Most importantly, electronic forms make it easy to aggregate data on accidents, incidents, near misses and other events automatically and populate routine or customized reports and dashboards. Contractors can then use these valuable tools to measure their performance, identify trends and drive continuous improvement.

With paper forms, this reporting and analysis is a manual process that takes a lot of time and administrative effort. Turning data into intelligence tends to be delayed and deferred as a result. Some companies forgo the analysis altogether.

Equipment inspections are another prime example. With an electronic system, forms can be easily customized for each specific piece of equipment. Operators or foremen can complete inspections faster and more thoroughly. Maintenance teams can receive them as soon as they are submitted, expediting the process for any necessary maintenance or repairs.

3. Daily reporting on actuals vs plan to motivate crews

In addition to saving them time, electronic field tracking and analysis gives competitive crews and leaders in the field a scoreboard. Field data captured electronically and reported immediately, can be converted instantly into a summary report.

Instead of waiting weeks or even months to get a complex accurate-to-the-penny report from accounting, crews can see the next day where they stand versus the plan and original estimate in a format that is easy to understand.

That’s motivational for employees that want to meet and exceed expectations. Knowing right away when something is falling behind gives them a chance to adjust operations immediately, while there is still time to catch up and impact the schedule and profitability of the job.

4. Managing equipment repair requests electronically from the field

Field managers and employees, including operators, are the eyes and ears on the ground when it comes to the status of expensive and essential equipment. Making it easy for them to report defects is a surefire way to drive down maintenance costs as well as breakdowns that disrupt production.
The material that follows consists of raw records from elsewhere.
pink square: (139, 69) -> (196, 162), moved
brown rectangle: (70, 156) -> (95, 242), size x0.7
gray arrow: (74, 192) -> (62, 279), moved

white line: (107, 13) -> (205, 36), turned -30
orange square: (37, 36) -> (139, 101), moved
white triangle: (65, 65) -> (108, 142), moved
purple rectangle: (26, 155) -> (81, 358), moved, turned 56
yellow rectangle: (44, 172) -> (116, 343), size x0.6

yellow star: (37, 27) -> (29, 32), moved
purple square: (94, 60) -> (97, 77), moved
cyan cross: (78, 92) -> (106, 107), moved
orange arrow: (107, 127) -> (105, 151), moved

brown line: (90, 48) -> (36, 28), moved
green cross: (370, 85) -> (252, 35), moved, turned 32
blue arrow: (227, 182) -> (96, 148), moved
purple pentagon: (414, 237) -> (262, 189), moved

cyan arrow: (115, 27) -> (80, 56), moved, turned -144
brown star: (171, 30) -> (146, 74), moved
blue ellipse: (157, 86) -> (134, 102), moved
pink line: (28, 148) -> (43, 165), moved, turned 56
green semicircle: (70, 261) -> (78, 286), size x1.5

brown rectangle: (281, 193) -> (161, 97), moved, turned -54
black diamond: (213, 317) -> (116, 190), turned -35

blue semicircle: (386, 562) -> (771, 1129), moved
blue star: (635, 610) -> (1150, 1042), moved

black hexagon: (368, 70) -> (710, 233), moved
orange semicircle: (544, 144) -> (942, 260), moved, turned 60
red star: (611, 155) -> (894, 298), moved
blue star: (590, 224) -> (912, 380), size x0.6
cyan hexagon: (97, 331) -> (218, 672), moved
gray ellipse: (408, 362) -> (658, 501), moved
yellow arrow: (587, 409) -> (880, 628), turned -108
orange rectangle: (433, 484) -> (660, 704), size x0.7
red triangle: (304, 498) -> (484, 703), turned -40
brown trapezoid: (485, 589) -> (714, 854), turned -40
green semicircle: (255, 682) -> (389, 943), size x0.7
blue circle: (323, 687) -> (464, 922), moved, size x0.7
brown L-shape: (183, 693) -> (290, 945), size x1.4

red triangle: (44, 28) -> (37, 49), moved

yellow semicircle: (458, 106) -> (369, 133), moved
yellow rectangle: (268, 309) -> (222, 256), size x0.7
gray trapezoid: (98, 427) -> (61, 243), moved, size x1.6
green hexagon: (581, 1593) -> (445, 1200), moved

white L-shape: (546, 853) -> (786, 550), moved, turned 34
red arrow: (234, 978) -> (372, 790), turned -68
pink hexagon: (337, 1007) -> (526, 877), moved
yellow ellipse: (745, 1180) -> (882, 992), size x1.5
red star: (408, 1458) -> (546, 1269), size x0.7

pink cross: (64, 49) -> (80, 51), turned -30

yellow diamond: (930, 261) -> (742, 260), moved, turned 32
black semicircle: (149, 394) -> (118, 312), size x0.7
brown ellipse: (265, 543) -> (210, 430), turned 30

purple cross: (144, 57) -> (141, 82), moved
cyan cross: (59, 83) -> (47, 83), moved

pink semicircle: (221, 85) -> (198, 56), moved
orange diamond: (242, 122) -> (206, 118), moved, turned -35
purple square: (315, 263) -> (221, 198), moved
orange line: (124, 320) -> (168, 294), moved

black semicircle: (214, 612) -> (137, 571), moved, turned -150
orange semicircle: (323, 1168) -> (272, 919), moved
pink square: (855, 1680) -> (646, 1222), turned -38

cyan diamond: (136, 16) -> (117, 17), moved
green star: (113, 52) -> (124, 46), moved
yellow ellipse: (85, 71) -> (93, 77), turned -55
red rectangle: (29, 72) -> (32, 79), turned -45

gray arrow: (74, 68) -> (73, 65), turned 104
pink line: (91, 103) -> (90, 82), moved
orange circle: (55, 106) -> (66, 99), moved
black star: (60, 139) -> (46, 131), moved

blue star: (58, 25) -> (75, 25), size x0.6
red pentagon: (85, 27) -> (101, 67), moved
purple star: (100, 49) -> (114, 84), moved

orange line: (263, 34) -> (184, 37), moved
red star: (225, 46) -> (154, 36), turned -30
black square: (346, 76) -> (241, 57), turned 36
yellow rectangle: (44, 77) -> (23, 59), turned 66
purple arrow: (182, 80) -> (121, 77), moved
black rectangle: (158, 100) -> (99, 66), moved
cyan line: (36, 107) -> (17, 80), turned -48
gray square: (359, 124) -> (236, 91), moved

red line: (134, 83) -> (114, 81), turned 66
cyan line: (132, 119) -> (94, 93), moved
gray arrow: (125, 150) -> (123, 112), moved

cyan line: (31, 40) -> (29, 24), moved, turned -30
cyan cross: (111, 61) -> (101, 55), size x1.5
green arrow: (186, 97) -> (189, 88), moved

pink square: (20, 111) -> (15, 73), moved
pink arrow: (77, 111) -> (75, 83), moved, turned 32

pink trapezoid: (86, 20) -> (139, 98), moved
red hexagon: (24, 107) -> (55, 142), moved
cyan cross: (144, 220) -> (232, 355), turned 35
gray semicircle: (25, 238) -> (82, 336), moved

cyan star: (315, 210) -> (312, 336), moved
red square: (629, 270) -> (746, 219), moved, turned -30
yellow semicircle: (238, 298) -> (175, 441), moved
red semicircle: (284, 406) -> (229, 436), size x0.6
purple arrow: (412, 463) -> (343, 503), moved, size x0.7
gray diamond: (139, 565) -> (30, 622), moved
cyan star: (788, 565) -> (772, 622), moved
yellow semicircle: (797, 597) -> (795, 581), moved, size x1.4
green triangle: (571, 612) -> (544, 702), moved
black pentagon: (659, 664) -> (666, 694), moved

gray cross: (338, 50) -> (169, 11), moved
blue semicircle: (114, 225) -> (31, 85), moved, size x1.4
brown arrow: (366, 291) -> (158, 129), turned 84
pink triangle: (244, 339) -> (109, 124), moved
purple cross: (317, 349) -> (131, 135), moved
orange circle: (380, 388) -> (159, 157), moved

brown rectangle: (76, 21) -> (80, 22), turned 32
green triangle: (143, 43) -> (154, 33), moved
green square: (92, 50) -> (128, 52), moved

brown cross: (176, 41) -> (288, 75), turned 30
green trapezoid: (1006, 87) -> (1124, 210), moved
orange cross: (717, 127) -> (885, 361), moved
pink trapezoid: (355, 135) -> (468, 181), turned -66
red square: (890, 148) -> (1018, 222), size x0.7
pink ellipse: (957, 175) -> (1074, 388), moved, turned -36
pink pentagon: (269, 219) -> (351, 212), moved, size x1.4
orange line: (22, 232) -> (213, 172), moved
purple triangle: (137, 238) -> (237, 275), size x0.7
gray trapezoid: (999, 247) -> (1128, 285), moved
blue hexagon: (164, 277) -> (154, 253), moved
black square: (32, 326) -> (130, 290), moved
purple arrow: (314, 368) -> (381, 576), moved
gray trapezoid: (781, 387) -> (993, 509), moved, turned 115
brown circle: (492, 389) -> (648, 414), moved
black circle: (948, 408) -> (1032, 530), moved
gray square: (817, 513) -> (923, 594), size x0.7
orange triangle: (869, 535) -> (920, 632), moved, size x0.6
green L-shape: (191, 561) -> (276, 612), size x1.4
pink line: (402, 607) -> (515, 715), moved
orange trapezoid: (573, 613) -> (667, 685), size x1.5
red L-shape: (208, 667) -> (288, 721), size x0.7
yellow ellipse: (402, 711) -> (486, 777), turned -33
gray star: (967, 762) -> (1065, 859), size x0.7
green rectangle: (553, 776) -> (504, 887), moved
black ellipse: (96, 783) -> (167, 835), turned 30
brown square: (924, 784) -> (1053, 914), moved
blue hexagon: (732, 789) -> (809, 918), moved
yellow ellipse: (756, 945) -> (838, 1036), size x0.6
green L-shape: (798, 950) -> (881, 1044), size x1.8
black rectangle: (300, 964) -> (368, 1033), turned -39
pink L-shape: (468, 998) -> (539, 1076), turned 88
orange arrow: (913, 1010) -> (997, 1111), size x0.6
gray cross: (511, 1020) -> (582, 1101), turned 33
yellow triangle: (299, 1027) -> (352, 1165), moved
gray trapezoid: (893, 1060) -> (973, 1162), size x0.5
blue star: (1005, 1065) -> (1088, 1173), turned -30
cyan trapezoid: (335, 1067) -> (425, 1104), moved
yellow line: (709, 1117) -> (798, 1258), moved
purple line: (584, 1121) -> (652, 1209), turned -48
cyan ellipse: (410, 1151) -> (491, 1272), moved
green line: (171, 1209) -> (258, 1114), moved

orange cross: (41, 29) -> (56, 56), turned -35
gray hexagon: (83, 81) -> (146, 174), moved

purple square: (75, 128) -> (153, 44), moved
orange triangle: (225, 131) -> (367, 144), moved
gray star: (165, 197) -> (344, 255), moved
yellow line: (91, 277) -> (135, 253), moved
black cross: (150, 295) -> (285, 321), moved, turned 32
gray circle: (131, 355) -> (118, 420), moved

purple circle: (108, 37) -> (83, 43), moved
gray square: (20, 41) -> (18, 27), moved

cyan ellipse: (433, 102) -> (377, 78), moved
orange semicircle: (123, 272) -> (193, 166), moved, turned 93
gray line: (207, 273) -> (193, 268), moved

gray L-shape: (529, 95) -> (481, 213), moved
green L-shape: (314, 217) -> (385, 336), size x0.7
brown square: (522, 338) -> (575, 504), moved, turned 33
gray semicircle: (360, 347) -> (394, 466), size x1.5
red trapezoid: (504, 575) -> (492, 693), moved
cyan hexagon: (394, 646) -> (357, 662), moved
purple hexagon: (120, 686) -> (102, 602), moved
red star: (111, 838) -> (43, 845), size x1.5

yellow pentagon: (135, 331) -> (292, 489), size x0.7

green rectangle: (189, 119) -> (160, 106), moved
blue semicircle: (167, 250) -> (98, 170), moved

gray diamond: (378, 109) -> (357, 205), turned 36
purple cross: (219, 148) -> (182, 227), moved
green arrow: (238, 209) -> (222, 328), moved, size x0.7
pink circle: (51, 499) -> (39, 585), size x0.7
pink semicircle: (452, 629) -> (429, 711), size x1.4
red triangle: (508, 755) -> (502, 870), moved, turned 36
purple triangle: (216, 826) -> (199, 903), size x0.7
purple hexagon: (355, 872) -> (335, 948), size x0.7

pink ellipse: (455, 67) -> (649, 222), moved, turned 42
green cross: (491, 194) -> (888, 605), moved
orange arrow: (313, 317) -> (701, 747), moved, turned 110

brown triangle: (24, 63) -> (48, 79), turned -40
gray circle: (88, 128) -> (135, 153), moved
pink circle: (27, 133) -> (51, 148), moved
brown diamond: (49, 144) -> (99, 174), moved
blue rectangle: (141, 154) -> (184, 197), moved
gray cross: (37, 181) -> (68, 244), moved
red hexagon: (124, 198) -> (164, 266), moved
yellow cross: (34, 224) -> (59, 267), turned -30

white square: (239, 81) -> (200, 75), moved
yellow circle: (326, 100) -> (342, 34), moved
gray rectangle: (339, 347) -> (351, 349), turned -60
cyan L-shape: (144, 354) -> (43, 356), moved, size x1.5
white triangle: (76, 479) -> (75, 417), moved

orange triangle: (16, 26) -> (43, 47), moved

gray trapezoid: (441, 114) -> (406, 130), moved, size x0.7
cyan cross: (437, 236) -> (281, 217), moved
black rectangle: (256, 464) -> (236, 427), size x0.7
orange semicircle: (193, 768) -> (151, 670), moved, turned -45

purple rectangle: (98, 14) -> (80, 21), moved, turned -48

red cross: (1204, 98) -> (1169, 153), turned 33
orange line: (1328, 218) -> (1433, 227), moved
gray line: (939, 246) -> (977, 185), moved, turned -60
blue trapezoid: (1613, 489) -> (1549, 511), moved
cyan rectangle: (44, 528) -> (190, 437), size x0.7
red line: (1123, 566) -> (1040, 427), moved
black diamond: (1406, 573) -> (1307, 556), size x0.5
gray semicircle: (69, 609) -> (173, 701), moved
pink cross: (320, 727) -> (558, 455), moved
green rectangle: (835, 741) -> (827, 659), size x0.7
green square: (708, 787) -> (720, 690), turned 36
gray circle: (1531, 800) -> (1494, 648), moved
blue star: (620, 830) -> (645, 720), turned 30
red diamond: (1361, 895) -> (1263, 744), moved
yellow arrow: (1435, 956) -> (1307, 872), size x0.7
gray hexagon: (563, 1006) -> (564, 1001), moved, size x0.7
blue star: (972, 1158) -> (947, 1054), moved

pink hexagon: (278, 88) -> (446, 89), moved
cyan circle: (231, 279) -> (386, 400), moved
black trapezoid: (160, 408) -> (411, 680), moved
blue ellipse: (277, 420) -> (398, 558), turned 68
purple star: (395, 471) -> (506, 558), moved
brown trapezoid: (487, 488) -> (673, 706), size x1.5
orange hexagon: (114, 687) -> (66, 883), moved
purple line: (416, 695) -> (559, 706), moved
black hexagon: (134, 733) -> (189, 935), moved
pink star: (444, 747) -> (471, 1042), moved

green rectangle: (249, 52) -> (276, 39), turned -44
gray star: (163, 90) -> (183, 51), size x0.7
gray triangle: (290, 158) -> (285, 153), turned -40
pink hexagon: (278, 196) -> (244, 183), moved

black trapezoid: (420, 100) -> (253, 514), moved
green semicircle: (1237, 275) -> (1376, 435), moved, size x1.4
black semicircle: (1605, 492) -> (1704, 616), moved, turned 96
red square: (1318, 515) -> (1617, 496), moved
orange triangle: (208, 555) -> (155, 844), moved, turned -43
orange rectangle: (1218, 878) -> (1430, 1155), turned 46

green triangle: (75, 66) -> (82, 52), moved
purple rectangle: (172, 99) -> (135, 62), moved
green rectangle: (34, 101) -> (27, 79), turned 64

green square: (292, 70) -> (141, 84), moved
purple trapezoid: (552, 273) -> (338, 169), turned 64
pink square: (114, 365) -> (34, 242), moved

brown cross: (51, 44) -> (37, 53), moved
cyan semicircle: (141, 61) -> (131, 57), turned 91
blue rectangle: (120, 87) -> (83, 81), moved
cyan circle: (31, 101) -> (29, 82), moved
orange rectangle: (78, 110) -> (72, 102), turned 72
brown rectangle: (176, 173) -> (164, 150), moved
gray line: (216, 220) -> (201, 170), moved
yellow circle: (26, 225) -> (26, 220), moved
When contractors rely on phone calls, written notes and other unstructured, offline messages to report unplanned repair needs, they waste a lot of time, and it’s easy to make mistakes. Repairs invariably take longer to get completed. Small problems that are deferred frequently turn into major ones, as crews in the field continue to operate defective equipment to keep up with production demands.

The ideal solution is a field tracking application that enables repair requests to be submitted directly to an equipment maintenance application. Employees on the scene can make a thorough and immediate report, often including photos. Instead of sitting in a truck or on someone’s desk or disappearing altogether, that repair request is visible to the maintenance team as soon as it is submitted. A maintenance manager can assess the problem and schedule the work appropriately. Employees in the field can track the process and plan around when the repair will be completed, eliminating the all-too-common scenario of a request going  into a black hole.

5. Communicating resource needs directly to the scheduling system

Employee, crew and equipment requirements change all the time on heavy construction job sites.

As with reporting equipment defects, relying on paper forms, phone calls or other disconnected methods to relay those resource needs to the office is a recipe for frustration, wasted time and mistakes along with missed assignments and inefficient resource utilization.

A connected software platform instead allows managers in the field to use their performance tracking software to request equipment, crews or employees.

Instantly – or as soon as tracking software synchs if it is being used in an offline mode – this new resource need becomes visible in the scheduling application. From there, a scheduler or dispatcher can assign a specific asset, crew or person to fill the need. The manager in the field that made the request can also see the status as it is addressed by the scheduler.

Modern software applications are driving performance and efficiency gains across construction workflows. In the field, where the focus should be on hitting production targets, tools that minimize or even eliminate paperwork, redundant data entry and lag time are especially valuable. They also motivate employees and encourage them to move to or stick with a company that has them.